Saved data entries:
===============

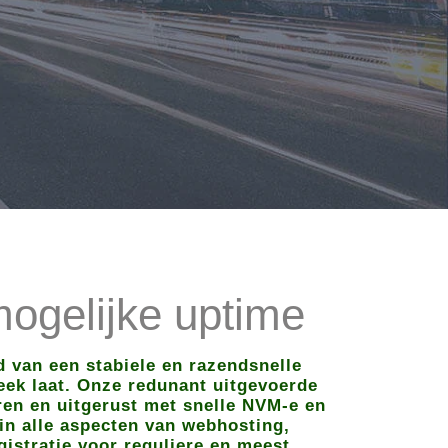
ogelijke uptime
 van een stabiele en razendsnelle
teek laat. Onze redunant uitgevoerde
ren en uitgerust met snelle NVM-e en
in alle aspecten van webhosting,
istratie voor reguliere en meest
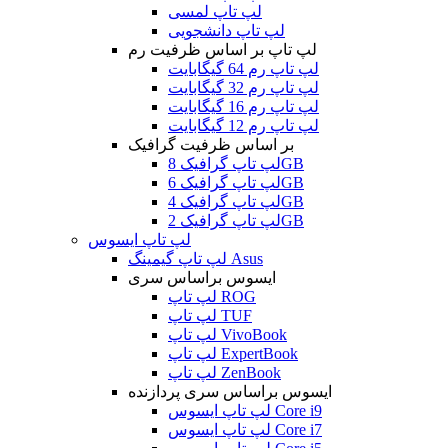
لپ تاپ لمسی
لپ تاپ دانشجویی
لپ تاپ بر اساس ظرفیت رم
لپ تاپ رم 64 گیگابایت
لپ تاپ رم 32 گیگابایت
لپ تاپ رم 16 گیگابایت
لپ تاپ رم 12 گیگابایت
بر اساس ظرفیت گرافیک
لپ تاپ گرافیک 8GB
لپ تاپ گرافیک 6GB
لپ تاپ گرافیک 4GB
لپ تاپ گرافیک 2GB
لپ تاپ ایسوس
لپ تاپ گیمینگ Asus
ایسوس براساس سری
لپ تاپ ROG
لپ تاپ TUF
لپ تاپ VivoBook
لپ تاپ ExpertBook
لپ تاپ ZenBook
ایسوس براساس سری پردازنده
لپ تاپ ایسوس Core i9
لپ تاپ ایسوس Core i7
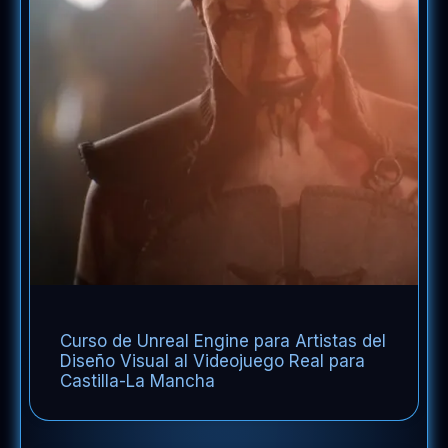
Curso de Unreal Engine para Artistas del
Diseño Visual al Videojuego Real para
Castilla-La Mancha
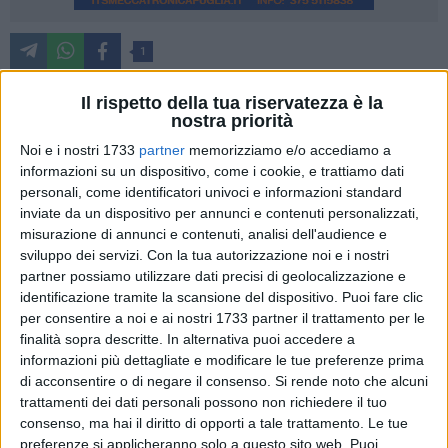
1
La Regione Basilicata ha stanziato 7,5 milioni di euro per il
Il rispetto della tua riservatezza è la
sostegno alle imprese artigiane. L'avviso pubblico, che
nostra priorità
rientra nella strategia di sviluppo economico e sostegno al
Noi e i nostri 1733
partner
memorizziamo e/o accediamo a
lavoro, è stato presentato nel dipartimento regionale alle
informazioni su un dispositivo, come i cookie, e trattiamo dati
attività produttive alle associazioni Confartigianato, Cna,
personali, come identificatori univoci e informazioni standard
Casartigiani e Claai.
inviate da un dispositivo per annunci e contenuti personalizzati,
misurazione di annunci e contenuti, analisi dell'audience e
sviluppo dei servizi.
Con la tua autorizzazione noi e i nostri
Tra gli obiettivi perseguiti, s'intende migliorare il
partner possiamo utilizzare dati precisi di geolocalizzazione e
posizionamento delle imprese sui mercati internazionali ed
identificazione tramite la scansione del dispositivo. Puoi fare clic
aumentarne la competitività attraverso progetti di
per consentire a noi e ai nostri 1733 partner il trattamento per le
investimento. I fondi saranno destinati a innovazioni di
finalità sopra descritte. In alternativa puoi accedere a
processo, di prodotti o servizi; all'utilizzo di Tic (tecnologie
informazioni più dettagliate e modificare le tue preferenze prima
dell'informazione e della comunicazione); innovazioni di
di acconsentire o di negare il consenso.
Si rende noto che alcuni
marketing; crescita dimensionale. Ulteriori progetti di
trattamenti dei dati personali possono non richiedere il tuo
consenso, ma hai il diritto di opporti a tale trattamento. Le tue
investimenti ammissibili in abbinamento con gli obiettivi
preferenze si applicheranno solo a questo sito web. Puoi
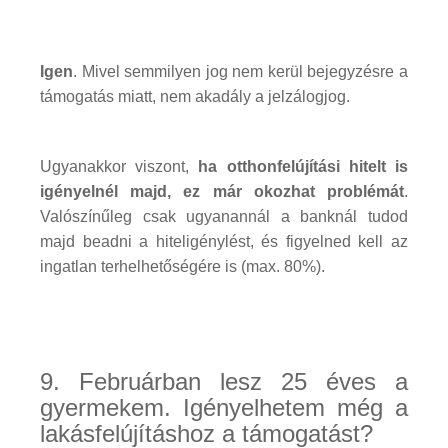
Igen
. Mivel semmilyen jog nem kerül bejegyzésre a
támogatás miatt, nem akadály a jelzálogjog.
Ugyanakkor viszont,
ha otthonfelújítási hitelt is
igényelnél majd, ez már okozhat problémát
.
Valószínűleg csak ugyanannál a banknál tudod
majd beadni a hiteligénylést, és figyelned kell az
ingatlan terhelhetőségére is (max. 80%).
9. Februárban lesz 25 éves a
gyermekem. Igényelhetem még a
lakásfelújításhoz a támogatást?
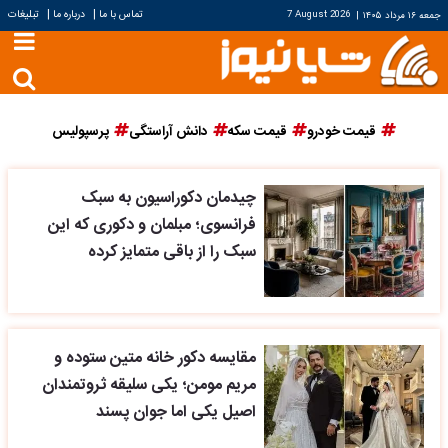
|
|
تماس با ما
درباره ما
تبلیغات
جمعه ۱۶ مرداد ۱۴۰۵
|
7 August 2026
قیمت خودرو
قیمت سکه
دانش آراستگی
پرسپولیس
چیدمان دکوراسیون به سبک
فرانسوی؛ مبلمان و دکوری که این
سبک را از باقی متمایز کرده
مقایسه دکور خانه متین ستوده و
مریم مومن؛ یکی سلیقه ثروتمندان
اصیل یکی اما جوان پسند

===============

Description of the task
For this exercise, set down the lines in the entries above from the one with "Curso de Unreal Engine para Artistas del" through the one with "aumentarne la competitività" exactly as written, without any pictures.

Written answer
Curso de Unreal Engine para Artistas del
Diseño Visual al Videojuego Real para
Castilla-La Mancha
1
La Regione Basilicata ha stanziato 7,5 milioni di euro per il
Il rispetto della tua riservatezza è la
sostegno alle imprese artigiane. L'avviso pubblico, che
nostra priorità
rientra nella strategia di sviluppo economico e sostegno al
Noi e i nostri 1733
partner
memorizziamo e/o accediamo a
lavoro, è stato presentato nel dipartimento regionale alle
informazioni su un dispositivo, come i cookie, e trattiamo dati
attività produttive alle associazioni Confartigianato, Cna,
personali, come identificatori univoci e informazioni standard
Casartigiani e Claai.
inviate da un dispositivo per annunci e contenuti personalizzati,
misurazione di annunci e contenuti, analisi dell'audience e
sviluppo dei servizi.
Con la tua autorizzazione noi e i nostri
Tra gli obiettivi perseguiti, s'intende migliorare il
partner possiamo utilizzare dati precisi di geolocalizzazione e
posizionamento delle imprese sui mercati internazionali ed
identificazione tramite la scansione del dispositivo. Puoi fare clic
aumentarne la competitività attraverso progetti di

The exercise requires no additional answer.